● EXERCISE: For each record below, output its text exactly and skip any picture.

##### EXTRACTED DATA #####

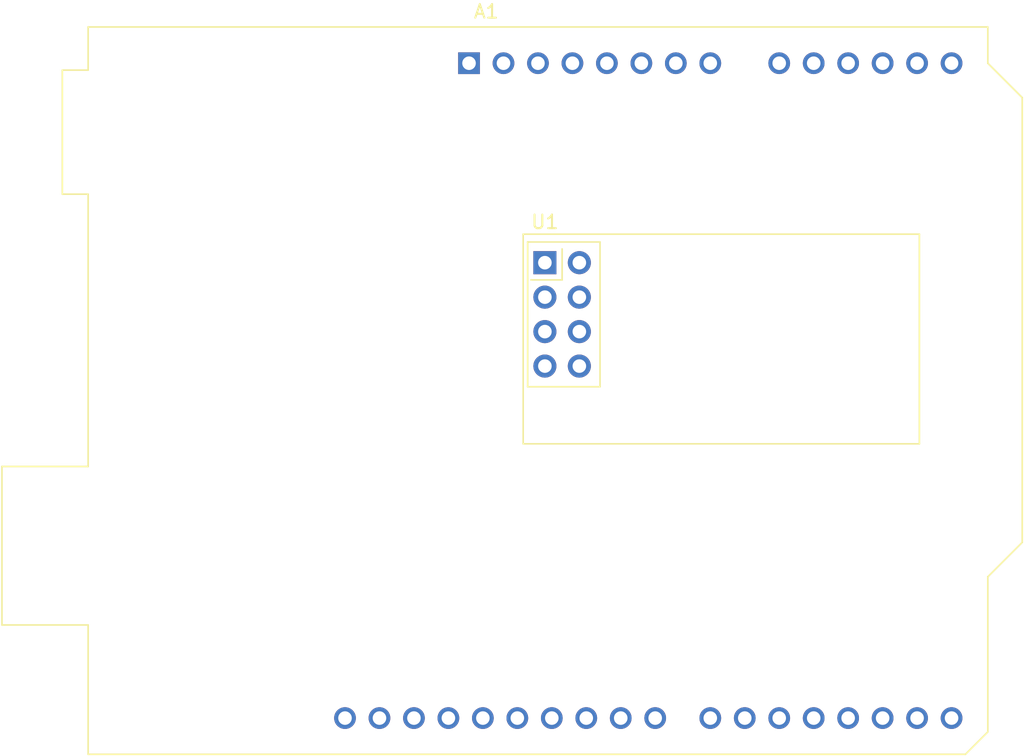
<source format=kicad_pcb>
(kicad_pcb (version 20211014) (generator pcbnew)

  (general
    (thickness 1.6)
  )

  (paper "A4")
  (layers
    (0 "F.Cu" signal)
    (31 "B.Cu" signal)
    (32 "B.Adhes" user "B.Adhesive")
    (33 "F.Adhes" user "F.Adhesive")
    (34 "B.Paste" user)
    (35 "F.Paste" user)
    (36 "B.SilkS" user "B.Silkscreen")
    (37 "F.SilkS" user "F.Silkscreen")
    (38 "B.Mask" user)
    (39 "F.Mask" user)
    (40 "Dwgs.User" user "User.Drawings")
    (41 "Cmts.User" user "User.Comments")
    (42 "Eco1.User" user "User.Eco1")
    (43 "Eco2.User" user "User.Eco2")
    (44 "Edge.Cuts" user)
    (45 "Margin" user)
    (46 "B.CrtYd" user "B.Courtyard")
    (47 "F.CrtYd" user "F.Courtyard")
    (48 "B.Fab" user)
    (49 "F.Fab" user)
    (50 "User.1" user)
    (51 "User.2" user)
    (52 "User.3" user)
    (53 "User.4" user)
    (54 "User.5" user)
    (55 "User.6" user)
    (56 "User.7" user)
    (57 "User.8" user)
    (58 "User.9" user)
  )

  (setup
    (pad_to_mask_clearance 0)
    (pcbplotparams
      (layerselection 0x00010fc_ffffffff)
      (disableapertmacros false)
      (usegerberextensions false)
      (usegerberattributes true)
      (usegerberadvancedattributes true)
      (creategerberjobfile true)
      (svguseinch false)
      (svgprecision 6)
      (excludeedgelayer true)
      (plotframeref false)
      (viasonmask false)
      (mode 1)
      (useauxorigin false)
      (hpglpennumber 1)
      (hpglpenspeed 20)
      (hpglpendiameter 15.000000)
      (dxfpolygonmode true)
      (dxfimperialunits true)
      (dxfusepcbnewfont true)
      (psnegative false)
      (psa4output false)
      (plotreference true)
      (plotvalue true)
      (plotinvisibletext false)
      (sketchpadsonfab false)
      (subtractmaskfromsilk false)
      (outputformat 1)
      (mirror false)
      (drillshape 1)
      (scaleselection 1)
      (outputdirectory "")
    )
  )

  (net 0 "")
  (net 1 "GND")
  (net 2 "Net-(A1-Pad4)")
  (net 3 "Net-(A1-Pad22)")
  (net 4 "Net-(A1-Pad23)")
  (net 5 "Net-(A1-Pad28)")
  (net 6 "Net-(A1-Pad27)")
  (net 7 "Net-(A1-Pad26)")
  (net 8 "unconnected-(U1-Pad8)")
  (net 9 "unconnected-(A1-Pad1)")
  (net 10 "unconnected-(A1-Pad2)")
  (net 11 "unconnected-(A1-Pad3)")
  (net 12 "unconnected-(A1-Pad5)")
  (net 13 "unconnected-(A1-Pad7)")
  (net 14 "unconnected-(A1-Pad8)")
  (net 15 "unconnected-(A1-Pad9)")
  (net 16 "unconnected-(A1-Pad10)")
  (net 17 "unconnected-(A1-Pad11)")
  (net 18 "unconnected-(A1-Pad12)")
  (net 19 "unconnected-(A1-Pad13)")
  (net 20 "unconnected-(A1-Pad14)")
  (net 21 "unconnected-(A1-Pad15)")
  (net 22 "unconnected-(A1-Pad16)")
  (net 23 "unconnected-(A1-Pad17)")
  (net 24 "unconnected-(A1-Pad18)")
  (net 25 "unconnected-(A1-Pad19)")
  (net 26 "unconnected-(A1-Pad20)")
  (net 27 "unconnected-(A1-Pad21)")
  (net 28 "unconnected-(A1-Pad24)")
  (net 29 "unconnected-(A1-Pad25)")
  (net 30 "unconnected-(A1-Pad29)")
  (net 31 "unconnected-(A1-Pad30)")
  (net 32 "unconnected-(A1-Pad31)")
  (net 33 "unconnected-(A1-Pad32)")

  (footprint "RF_Module:nRF24L01_Breakout" (layer "F.Cu") (at 149.56 78.195))

  (footprint "Module:Arduino_UNO_R3" (layer "F.Cu") (at 143.97 63.495))

)

</source>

#####

● SOLUTION TO THIS EXERCISE:
<source format=kicad_pcb>
(kicad_pcb (version 20211014) (generator pcbnew)

  (general
    (thickness 1.6)
  )

  (paper "A4")
  (layers
    (0 "F.Cu" signal)
    (31 "B.Cu" signal)
    (32 "B.Adhes" user "B.Adhesive")
    (33 "F.Adhes" user "F.Adhesive")
    (34 "B.Paste" user)
    (35 "F.Paste" user)
    (36 "B.SilkS" user "B.Silkscreen")
    (37 "F.SilkS" user "F.Silkscreen")
    (38 "B.Mask" user)
    (39 "F.Mask" user)
    (40 "Dwgs.User" user "User.Drawings")
    (41 "Cmts.User" user "User.Comments")
    (42 "Eco1.User" user "User.Eco1")
    (43 "Eco2.User" user "User.Eco2")
    (44 "Edge.Cuts" user)
    (45 "Margin" user)
    (46 "B.CrtYd" user "B.Courtyard")
    (47 "F.CrtYd" user "F.Courtyard")
    (48 "B.Fab" user)
    (49 "F.Fab" user)
    (50 "User.1" user)
    (51 "User.2" user)
    (52 "User.3" user)
    (53 "User.4" user)
    (54 "User.5" user)
    (55 "User.6" user)
    (56 "User.7" user)
    (57 "User.8" user)
    (58 "User.9" user)
  )

  (setup
    (pad_to_mask_clearance 0)
    (pcbplotparams
      (layerselection 0x00010fc_ffffffff)
      (disableapertmacros false)
      (usegerberextensions false)
      (usegerberattributes true)
      (usegerberadvancedattributes true)
      (creategerberjobfile true)
      (svguseinch false)
      (svgprecision 6)
      (excludeedgelayer true)
      (plotframeref false)
      (viasonmask false)
      (mode 1)
      (useauxorigin false)
      (hpglpennumber 1)
      (hpglpenspeed 20)
      (hpglpendiameter 15.000000)
      (dxfpolygonmode true)
      (dxfimperialunits true)
      (dxfusepcbnewfont true)
      (psnegative false)
      (psa4output false)
      (plotreference true)
      (plotvalue true)
      (plotinvisibletext false)
      (sketchpadsonfab false)
      (subtractmaskfromsilk false)
      (outputformat 1)
      (mirror false)
      (drillshape 1)
      (scaleselection 1)
      (outputdirectory "")
    )
  )

  (net 0 "")
  (net 1 "GND")
  (net 2 "Net-(A1-Pad4)")
  (net 3 "Net-(A1-Pad22)")
  (net 4 "Net-(A1-Pad23)")
  (net 5 "Net-(A1-Pad28)")
  (net 6 "Net-(A1-Pad27)")
  (net 7 "Net-(A1-Pad26)")
  (net 8 "unconnected-(U1-Pad8)")
  (net 9 "unconnected-(A1-Pad1)")
  (net 10 "unconnected-(A1-Pad2)")
  (net 11 "unconnected-(A1-Pad3)")
  (net 12 "unconnected-(A1-Pad5)")
  (net 13 "unconnected-(A1-Pad7)")
  (net 14 "unconnected-(A1-Pad8)")
  (net 15 "unconnected-(A1-Pad9)")
  (net 16 "unconnected-(A1-Pad10)")
  (net 17 "unconnected-(A1-Pad11)")
  (net 18 "unconnected-(A1-Pad12)")
  (net 19 "unconnected-(A1-Pad13)")
  (net 20 "unconnected-(A1-Pad14)")
  (net 21 "unconnected-(A1-Pad15)")
  (net 22 "unconnected-(A1-Pad16)")
  (net 23 "unconnected-(A1-Pad17)")
  (net 24 "unconnected-(A1-Pad18)")
  (net 25 "unconnected-(A1-Pad19)")
  (net 26 "unconnected-(A1-Pad20)")
  (net 27 "unconnected-(A1-Pad21)")
  (net 28 "unconnected-(A1-Pad24)")
  (net 29 "unconnected-(A1-Pad25)")
  (net 30 "unconnected-(A1-Pad29)")
  (net 31 "unconnected-(A1-Pad30)")
  (net 32 "unconnected-(A1-Pad31)")
  (net 33 "unconnected-(A1-Pad32)")

  (footprint "RF_Module:nRF24L01_Breakout" (layer "F.Cu") (at 149.56 78.195))

  (footprint "Module:Arduino_UNO_R3" (layer "F.Cu") (at 143.97 63.495))

)

</source>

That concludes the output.